__SEITE__:
Nach vielen Verzögerungen und einem peinlichen Hickhack zwischen Verteidigung und Gericht geht der NSU-Prozess in die nächste Runde. Die Staatsanwaltschaft wirft Beate Zschäpe Mord aus Heimtücke vor.

Manteldesk: Mirko Weber (miw)

München - Karl Huber steht vor dem Münchner Oberlandesgericht in der Morgensonne. Es sind nicht halb so viele Menschen mehr hier wie vor einer Woche, als der sogenannte NSU-Prozess begann. Huber sagt: „Ich bin kein Prophet“, als er gefragt wird, ob am Dienstag noch die Anklage verlesen werden könne. Was soll der Präsident des Oberlandesgerichts München sonst sagen?

 

Es wird hier die Normalzeit neu definiert, noch bevor der Vorsitzende Richter Manfred Götzl die Verhandlung eröffnet. Zehn Minuten allein vergehen, bis Beate Zschäpe den Saal 101 betritt: in weißer Bluse, grauer Jacke, die Haare straff zurückgebunden. Wieder steht sie mit dem Rücken zum Saal. Wieder beginnt sie ein Parlando mit ihren Anwälten: Augenrollen, Schulterzucken, Lächeln. Manfred Götzl würde nun gerne anfangen – mit Präsenzen und Personalien. Zschäpes Anwalt Wolfgang Heer auch – mit weiteren Anträgen, nachdem die Befangenheitsanträge aus der letzten Woche zurückgewiesen worden sind. Heer sagt, er werde nicht jedes Mal förmlich ums Wort bitten, wenn er etwas sagen wolle. Götzl sammelt sich, um nicht zu scharf zu werden und antwortet: „Die Sitzungsleitung ist aber schon noch bei mir.“ Hier bahnt sich ein dauernder Konflikt an. Auch einer, der Alt gegen Jung heißt.

Heer sagt, sein Antrag sei „inhaltlich vorrangig“ . Es gibt, natürlich, noch mehr Anträge. Anlasshalber unterbricht das Gericht das erste Mal für zehn Minuten, aus denen immer zwanzig werden. Es herrscht „Kampfstimmung zwischen den Anwälten der Angeklagten und den Richtern“, wie es Memet Kilic formuliert, die Integrationssprecherin der Grünen im Bundestag.

__GEZEIGTE DATEN__:
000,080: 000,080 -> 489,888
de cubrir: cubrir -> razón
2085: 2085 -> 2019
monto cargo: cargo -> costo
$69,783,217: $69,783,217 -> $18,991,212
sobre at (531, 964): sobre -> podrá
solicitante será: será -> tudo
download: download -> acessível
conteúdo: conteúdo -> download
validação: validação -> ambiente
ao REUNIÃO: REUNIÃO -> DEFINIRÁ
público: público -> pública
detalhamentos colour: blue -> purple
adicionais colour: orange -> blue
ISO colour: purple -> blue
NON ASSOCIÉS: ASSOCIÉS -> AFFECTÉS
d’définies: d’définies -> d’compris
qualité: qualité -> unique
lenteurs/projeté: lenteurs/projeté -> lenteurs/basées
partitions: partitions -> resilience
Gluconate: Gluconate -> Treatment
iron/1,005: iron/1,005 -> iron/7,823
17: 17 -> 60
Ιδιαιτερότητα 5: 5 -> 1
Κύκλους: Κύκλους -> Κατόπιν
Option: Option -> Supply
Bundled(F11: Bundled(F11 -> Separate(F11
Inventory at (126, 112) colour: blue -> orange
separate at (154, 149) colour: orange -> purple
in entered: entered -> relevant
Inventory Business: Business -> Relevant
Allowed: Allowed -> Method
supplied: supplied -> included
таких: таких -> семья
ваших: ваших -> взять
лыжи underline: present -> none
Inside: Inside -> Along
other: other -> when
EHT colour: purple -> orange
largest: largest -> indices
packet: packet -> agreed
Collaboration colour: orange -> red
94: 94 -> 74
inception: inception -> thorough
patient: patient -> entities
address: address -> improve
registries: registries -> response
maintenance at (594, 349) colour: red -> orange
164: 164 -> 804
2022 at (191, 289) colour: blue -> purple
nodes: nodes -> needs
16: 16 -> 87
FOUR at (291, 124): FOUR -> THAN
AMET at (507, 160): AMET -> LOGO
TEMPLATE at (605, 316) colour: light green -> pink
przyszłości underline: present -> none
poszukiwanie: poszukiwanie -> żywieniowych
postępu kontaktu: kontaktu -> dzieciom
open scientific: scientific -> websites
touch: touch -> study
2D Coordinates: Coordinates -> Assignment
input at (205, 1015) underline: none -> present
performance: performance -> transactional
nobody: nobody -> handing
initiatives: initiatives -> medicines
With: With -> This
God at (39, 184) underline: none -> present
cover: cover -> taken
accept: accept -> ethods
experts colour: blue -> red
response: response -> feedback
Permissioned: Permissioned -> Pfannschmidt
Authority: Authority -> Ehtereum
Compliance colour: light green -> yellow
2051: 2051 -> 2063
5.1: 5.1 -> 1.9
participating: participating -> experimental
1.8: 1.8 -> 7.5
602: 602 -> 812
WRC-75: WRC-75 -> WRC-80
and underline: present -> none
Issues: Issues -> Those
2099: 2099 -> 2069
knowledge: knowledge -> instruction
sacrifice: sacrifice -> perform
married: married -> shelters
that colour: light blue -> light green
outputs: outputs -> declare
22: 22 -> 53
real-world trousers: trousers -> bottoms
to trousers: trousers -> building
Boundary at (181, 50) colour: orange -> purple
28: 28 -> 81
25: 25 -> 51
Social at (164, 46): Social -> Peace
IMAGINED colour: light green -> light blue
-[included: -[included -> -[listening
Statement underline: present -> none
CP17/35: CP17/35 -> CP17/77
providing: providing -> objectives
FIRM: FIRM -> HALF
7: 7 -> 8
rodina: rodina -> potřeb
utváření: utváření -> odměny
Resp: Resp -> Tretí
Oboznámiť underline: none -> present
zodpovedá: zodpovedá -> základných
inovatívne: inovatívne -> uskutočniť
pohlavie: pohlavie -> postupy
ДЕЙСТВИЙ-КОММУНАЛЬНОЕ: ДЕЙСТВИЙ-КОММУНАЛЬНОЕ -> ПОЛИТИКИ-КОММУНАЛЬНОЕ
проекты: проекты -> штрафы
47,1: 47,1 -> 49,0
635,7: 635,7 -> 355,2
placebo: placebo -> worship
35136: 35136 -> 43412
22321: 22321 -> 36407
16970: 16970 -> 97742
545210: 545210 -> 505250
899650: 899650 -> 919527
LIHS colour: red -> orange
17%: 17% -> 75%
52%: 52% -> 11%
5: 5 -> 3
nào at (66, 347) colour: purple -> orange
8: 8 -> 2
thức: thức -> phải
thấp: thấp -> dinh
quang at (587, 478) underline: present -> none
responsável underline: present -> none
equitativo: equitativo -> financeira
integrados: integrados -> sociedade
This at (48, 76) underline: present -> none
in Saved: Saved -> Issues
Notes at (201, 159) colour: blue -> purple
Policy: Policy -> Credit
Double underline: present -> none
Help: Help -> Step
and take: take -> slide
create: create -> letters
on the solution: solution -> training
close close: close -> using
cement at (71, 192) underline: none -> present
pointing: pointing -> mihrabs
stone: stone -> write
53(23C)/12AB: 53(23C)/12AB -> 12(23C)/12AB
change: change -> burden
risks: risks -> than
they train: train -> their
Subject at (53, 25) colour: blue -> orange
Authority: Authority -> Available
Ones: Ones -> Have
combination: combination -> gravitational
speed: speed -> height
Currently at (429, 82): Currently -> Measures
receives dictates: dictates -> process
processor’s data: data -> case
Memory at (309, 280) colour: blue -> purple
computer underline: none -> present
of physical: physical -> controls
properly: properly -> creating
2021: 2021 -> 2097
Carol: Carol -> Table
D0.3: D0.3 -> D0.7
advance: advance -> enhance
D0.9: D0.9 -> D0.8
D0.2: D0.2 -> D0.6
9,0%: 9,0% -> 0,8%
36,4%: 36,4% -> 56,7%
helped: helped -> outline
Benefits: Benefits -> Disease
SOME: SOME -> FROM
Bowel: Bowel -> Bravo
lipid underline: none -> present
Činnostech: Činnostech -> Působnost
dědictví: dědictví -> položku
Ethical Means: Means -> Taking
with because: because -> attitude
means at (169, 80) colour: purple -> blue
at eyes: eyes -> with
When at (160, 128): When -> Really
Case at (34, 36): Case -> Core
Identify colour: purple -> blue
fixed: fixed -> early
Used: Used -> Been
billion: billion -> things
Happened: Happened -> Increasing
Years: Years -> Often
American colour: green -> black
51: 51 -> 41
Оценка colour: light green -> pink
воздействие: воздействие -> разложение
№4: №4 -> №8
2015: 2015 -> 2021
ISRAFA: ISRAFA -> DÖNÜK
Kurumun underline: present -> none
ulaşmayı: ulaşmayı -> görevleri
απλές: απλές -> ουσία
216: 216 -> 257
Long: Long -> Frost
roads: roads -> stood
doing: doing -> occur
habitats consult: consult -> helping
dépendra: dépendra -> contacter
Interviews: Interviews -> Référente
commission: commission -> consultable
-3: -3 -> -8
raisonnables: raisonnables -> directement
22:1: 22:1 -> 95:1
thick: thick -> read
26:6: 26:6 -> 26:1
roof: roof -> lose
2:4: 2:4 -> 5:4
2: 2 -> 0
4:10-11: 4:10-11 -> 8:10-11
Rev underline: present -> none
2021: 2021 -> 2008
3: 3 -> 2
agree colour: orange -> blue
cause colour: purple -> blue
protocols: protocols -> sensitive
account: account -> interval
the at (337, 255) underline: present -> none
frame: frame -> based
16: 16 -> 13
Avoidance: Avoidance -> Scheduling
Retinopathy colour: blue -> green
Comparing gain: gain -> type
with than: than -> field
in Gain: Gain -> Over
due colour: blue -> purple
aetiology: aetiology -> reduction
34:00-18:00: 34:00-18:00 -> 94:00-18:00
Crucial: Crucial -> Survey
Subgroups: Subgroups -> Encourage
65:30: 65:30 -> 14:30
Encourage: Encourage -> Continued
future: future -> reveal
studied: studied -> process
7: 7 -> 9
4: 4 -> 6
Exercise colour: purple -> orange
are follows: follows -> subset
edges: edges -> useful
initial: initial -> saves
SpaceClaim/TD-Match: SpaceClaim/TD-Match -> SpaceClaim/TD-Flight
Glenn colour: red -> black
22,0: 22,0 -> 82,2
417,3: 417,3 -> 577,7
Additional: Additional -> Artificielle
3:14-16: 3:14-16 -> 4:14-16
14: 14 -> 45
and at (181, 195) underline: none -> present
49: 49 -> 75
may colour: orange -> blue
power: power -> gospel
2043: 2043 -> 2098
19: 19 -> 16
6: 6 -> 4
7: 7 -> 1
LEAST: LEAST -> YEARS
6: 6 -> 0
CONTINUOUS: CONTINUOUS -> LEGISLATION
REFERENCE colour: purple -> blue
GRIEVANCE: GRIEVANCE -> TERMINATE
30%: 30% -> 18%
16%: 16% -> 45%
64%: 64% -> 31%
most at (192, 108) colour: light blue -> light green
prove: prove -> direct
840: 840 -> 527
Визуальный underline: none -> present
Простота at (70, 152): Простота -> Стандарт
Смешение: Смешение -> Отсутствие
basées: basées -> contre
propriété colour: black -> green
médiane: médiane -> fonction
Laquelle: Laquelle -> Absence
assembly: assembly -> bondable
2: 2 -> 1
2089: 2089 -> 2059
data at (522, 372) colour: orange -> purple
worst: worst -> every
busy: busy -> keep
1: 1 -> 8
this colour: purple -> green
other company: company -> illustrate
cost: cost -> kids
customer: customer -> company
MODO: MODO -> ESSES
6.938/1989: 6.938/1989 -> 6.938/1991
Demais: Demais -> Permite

__WAS ZU TUN IST__:
1. Schreibe aus dem Bericht über den NSU-Prozess den Abschnitt wortgetreu nieder, der mit „Manteldesk: Mirko Weber“ einsetzt und mit „München sonst sagen?“ schließt.
2. Führe den Bericht über den NSU-Prozess im Anschluss an seinen letzten Satz fort.
Die Datensätze stammen aus einer anderen Quelle als der Bericht.

__GELÖSTE AUFGABEN__:
1.
Manteldesk: Mirko Weber (miw)

München - Karl Huber steht vor dem Münchner Oberlandesgericht in der Morgensonne. Es sind nicht halb so viele Menschen mehr hier wie vor einer Woche, als der sogenannte NSU-Prozess begann. Huber sagt: „Ich bin kein Prophet“, als er gefragt wird, ob am Dienstag noch die Anklage verlesen werden könne. Was soll der Präsident des Oberlandesgerichts München sonst sagen?

2.
Es wird nicht zügig vorangehen in diesem Prozess, und das liegt nicht nur an Zschäpes Anwälten. Manfred Götzl ist bemüht, auch wenn es ihn partienweise sichtlich Überwindung kostet, jede Anfrage zuzulassen, keinen Formfehler zu riskieren.

Die Anwälte Zschäpes fordern einen größeren Gerichtssaal

Thomas Bliwier, der Anwalt der Angehörigen des ermordeten Halit Yozgat, dringt darauf, dass zuerst die Anklage vorgelesen wird. Es gebe keinen Grund, dies nicht zu tun. Wolfgang Heer indes, Zschäpes Anwalt, kennt genug Gründe dagegen. Seine Ausführungen umfassen zehn Seiten Papier. Zschäpes Anwälte beantragen, die Hauptverhandlung auszusetzen, um in einem größeren Saal neu beginnen zu können. Heer sieht den Grundsatz der Öffentlichkeit verletzt.

Doch es gibt keinen größeren Gerichtssaal in München. Heer argumentiert, dass man den hätte finden können. Das World Conference Center in Bonn, der ehemalige Bundestag, wäre geeigneter gewesen. Auch die Anwälte von Ralf Wohlleben kündigen weitere Anträge an. Wohllebens zweiter Anwalt, Olaf Klemke, lässt schon einmal spüren, mit wem es das Gericht demnächst zu tun bekommt. Klemke fordert, seinem Mandanten einen weiteren Anwalt beizuordnen: Wolfram Nahraht. Der war der „Bundesführer“ der Wikingjugend, die sich in der Nachfolge der HJ verstanden hat. Klemke und Nahrath haben gemeinsam Täter aus dem rechten Milieu beim Gubener Hetzjagdprozess 1999 verteidigt.

Gegen 15.30 Uhr kann die Bundesanwaltschaft endlich beginnen, ihre Anklage vorzutragen. Sie wirft Beate Zschäpe vor, Gründungsmitglied des NSU gewesen zu sein und „in zehn Fällen heimtückisch und aus niedrigen Beweggründen einen Menschen getötet zu haben“. Sie sei als Mittäterin an der Ermordung von acht türkischstämmigen, einem griechischstämmigen Opfer und der Polizistin Michele Kiesewetter in Heilbronn beteiligt gewesen. Außerdem werfen die Bundesanwälte Zschäpe vor, an zwei Sprengstoffanschlägen sowie an 15 Raubüberfällen beteiligt gewesen zu sein. Den vier Mitangeklagten werden Beihilfe zu verschiedenen Taten beziehungsweise Unterstützung der Terrorvereinigung angelastet.